9
Pierre d’assalier: In the high pastures, the shepherds go find flat rocks and they line them up in the grass. These are the salt stones. Every night, the shepherds pour four or five handfuls of rough gray salt on these flat rocks. It’s for the nursing ewe; it’s for the trembling young lamb; it’s for the good sheep huddled with cold or the one who has a thorn in its foot; it’s a consolation and a remedy; it thickens their fat and makes the beast’s heart a little more solid. Who can know the sheeps’ suffering in the high meadows? Who can know? I have seen some of them who, with their stone brows, stood up to a terrible twilight, heavy with despair. Oh! that light, and that air, and the dark scent of the earth wet with crushed grass: all that truly erases hope; all that truly erases hope to the end of all time. And they were there, and they gazed without blinking, and I saw that the night rose in those heads like water in a bowl at the fountain. And then, in the end, they swung their heads in despair and slowly went off toward the salt stones. I saw them in the blurred remains of the day; I saw them before I myself sank into a horror of despair; with great strokes of their tongues, they licked what was left of the salt on the stone.

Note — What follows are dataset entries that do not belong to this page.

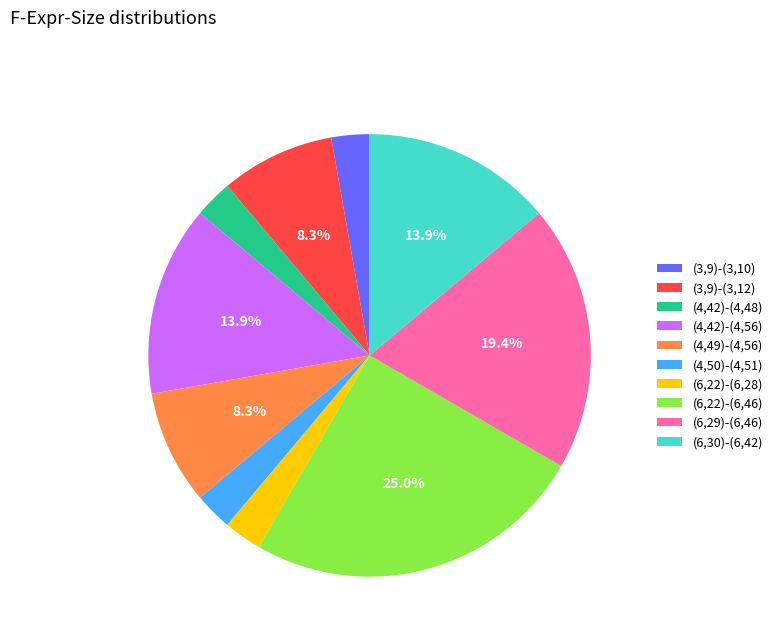

What is the total percentage of (4,42)-(4,56) and (6,22)-(6,46)?

38.9%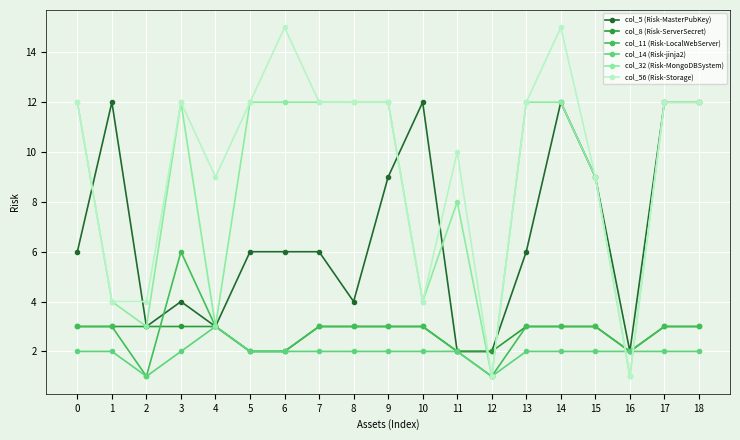

Which series has the widest spread of values?

col_56 (Risk-Storage)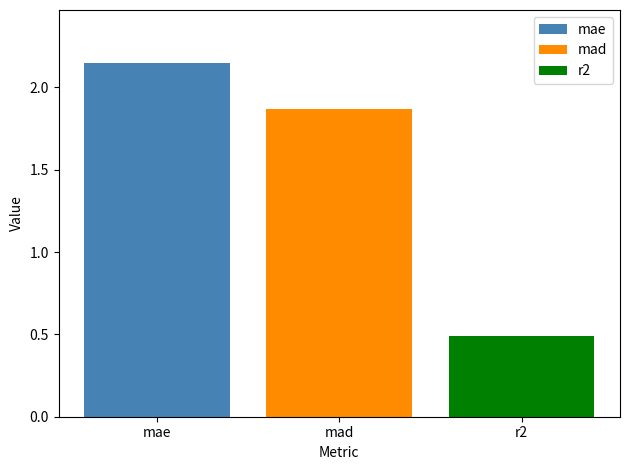

Rank the series by their average value, from lowest to highest.

r2, mad, mae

These salt stones are lined up in the grass. You can see them from far off. A sheep who sees a salt stone doesn’t get lost; it will return to the pasture as if drawn by a rope. At those times when the mountain is deserted and the herds have gone below, you can find solitary salt stones here and there. They are polished like worshipped rocks, all the rough edges have been licked, worn smooth by tongues and lips.